When home sales started to recover in 2011, builders were much more conservative with the inventory they added to the market, which led to a lag between the number of homes for sale and the number of people who wanted to buy one. That gap widened after the pandemic hit: Buyers flocked to the market to take advantage of low mortgage rates and snapped up homes at breakneck speed, which created even more scarcity.
Now, homeowners who want to sell their house and buy a different one face a dilemma. Current mortgage rates are hovering between 6% and 7% — which, for many, is twice as high as the rate on their current property. According to a recent survey by Realtor.com, 82% of these seller-buyers feel "locked in" by the rate they're currently paying.

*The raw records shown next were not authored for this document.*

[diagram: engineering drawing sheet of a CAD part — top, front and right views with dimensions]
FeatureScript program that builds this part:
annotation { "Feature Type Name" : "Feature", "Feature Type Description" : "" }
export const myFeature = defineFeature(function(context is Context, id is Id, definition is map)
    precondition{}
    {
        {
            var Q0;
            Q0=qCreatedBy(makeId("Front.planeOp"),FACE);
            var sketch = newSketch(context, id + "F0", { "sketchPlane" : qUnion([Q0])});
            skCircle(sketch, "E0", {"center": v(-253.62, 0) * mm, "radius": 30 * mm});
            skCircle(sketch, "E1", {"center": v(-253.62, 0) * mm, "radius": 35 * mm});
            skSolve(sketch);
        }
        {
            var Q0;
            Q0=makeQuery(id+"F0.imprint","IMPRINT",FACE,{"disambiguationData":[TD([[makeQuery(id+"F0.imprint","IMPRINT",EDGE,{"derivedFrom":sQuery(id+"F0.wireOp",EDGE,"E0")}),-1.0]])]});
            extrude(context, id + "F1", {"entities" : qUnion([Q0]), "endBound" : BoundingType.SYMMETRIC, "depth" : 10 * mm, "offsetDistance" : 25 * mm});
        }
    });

“So many folks refinanced [during the pandemic], they’re not enticed to move out of their homes when they’ve got a 2.75% mortgage rate,” Sturtevant says.
New inventory is critical to a market recovery
Right now, new listings are down 25% year-over-year. And in the words of a recent report from Redfin: “Buyers can’t buy if sellers won’t sell.”
When housing demand outstrips inventory, it translates to a lack of available homes and a spike in competition (and prices) for the paltry few homes that are on the market.
Alec Hartman, CEO of the homebuilding company Welcome Homes, says demand is likely to continue to go up, at least for the foreseeable future. Millennials are now in their prime homebuying years and have bought more houses over the last few years than any other age group.
The question now, according to Hartman, is whether enough inventory will be added to the housing market to make buying a home affordable again — for millennials or otherwise.
If that doesn’t happen, we could see the return of bidding wars just as brutal as those buyers faced during the pandemic, and sky-high home prices to boot.